What is required is a model that can capture the geometry of the fracture or fractures and position them within the reservoir model together with the conductivity of the fractures and the reservoir around the fractures.

Meeting the need

Recognizing the importance of these industry needs, Senergy has developed a proprietary tool, Wellscope, which is targeted to change the industry’s approach to inflow performance and, as a result, increase productivity and cost-effectiveness.

Wellscope addresses the drilling of a well from an entirely different perspective and one that ultra-magnifies the detail of a well’s environment. Based on computational fluid dynamics (CFD), the tool produces a 3-D model of a prospective well to estimate the inflow performance of horizontal, deviated, and vertical wells under various formation damage and completion scenarios.

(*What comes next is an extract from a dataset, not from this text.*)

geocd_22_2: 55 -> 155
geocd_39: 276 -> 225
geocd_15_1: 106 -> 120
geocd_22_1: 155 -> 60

It has a capability of 10 million cells, which can be recalculated individually or collectively at the touch of a button. This provides not only an insight into how to best evaluate and approach the near-wellbore inflow performance of a well but, as a result, also maximizes the well’s performance.

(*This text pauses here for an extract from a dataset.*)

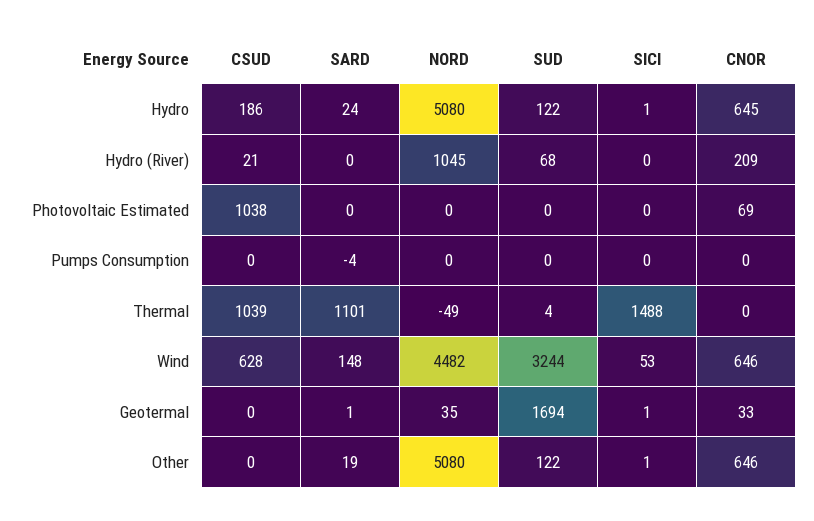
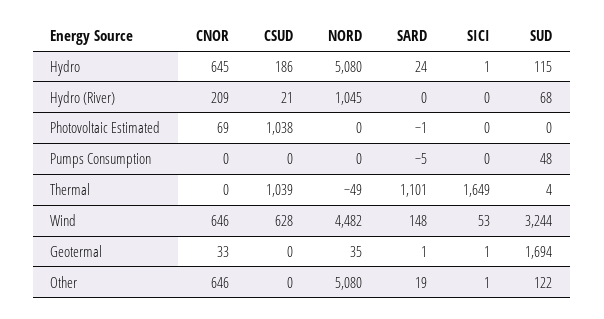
SUD, Hydro: 122 -> 115
SARD, Photovoltaic Estimated: 0 -> -1
SARD, Pumps Consumption: -4 -> -5
SUD, Pumps Consumption: 0 -> 48
SICI, Thermal: 1488 -> 1649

Michael Byrne, principal formation damage consultant for Senergy and a Society of Petroleum Engineers (SPE) Distinguished Lecturer, said, “CFD is a computational technology that enables study of the dynamics of things that flow. Using CFD, it is possible to build a computational model that represents a system or device. This could be a Formula 1 car where the impact of fluid flow over the surfaces of the car is converted into downforce, or it could be for well flow prediction. The flow of fluid in porous media and pipes and

its restrictions are calculated and compared for different drilling and completion options. The fluid flow physics and chemistry are applied to this virtual prototype, and the software will output a prediction of the fluid dynamics and related physical phenomena.

“Very complex, non-linear mathematical expressions that define the fundamental equations of fluid flow, heat, and materials transport are incorporated,” Byrne said. “These equations are solved iteratively using complex computer algorithms embedded within CFD software. In typical near-wellbore inflow prediction models, 1 to 10 million discrete volumes are used to capture the well and completion geometry and the near-wellbore part of the reservoir. The flow of fluid from the reservoir through each of these volumes into the well bore is calculated simultaneously, and often 200 iterations of the calculation are required to reach a converging solution.”

Maria Jimenez, principal production technologist, evaluated different completion geometries and solutions for a multilayered reservoir. Using CFD modeling of potential productivity, she studied perforation and hydraulic fracture placement. The individual perforations and hydraulic fracture elliptical shape are included in the model, producing considerable detail and reality. Some

of her observations include the productivity improvement in perforations (shot after fracture placement), even in planes where the fracture does not have any direct connection with the well bore. This process has never been captured previously.

“Vertical and deviated well options with multiple fractures were evaluated, and the vertical well option gave the optimum performance. Interference between different fractures, potential breakthrough of pressure profile into unwelcome water or gas legs, and the limitation of deviated well hydraulic fractures were captured,” she said. “Some previous simple well inflow models of hydraulic fractures have relied on analytical solutions to ‘view’ the fracture as a bigger well bore, or they have modeled the fracture as a planar structure. The CFD model captures the true fracture geometry and has thousands of cells on the fracture face (some previous models have just one cell to represent the fracture face).”

This is the first time that CFD has been employed to predict well performance based on high-quality laboratory testing and the first time it has been used as a practical tool to assess the well drainage architecture design of hydraulic fractures. It is anticipated that the modeling of well inflow in great detail and in three dimensions using CFD will become routine in the next few years.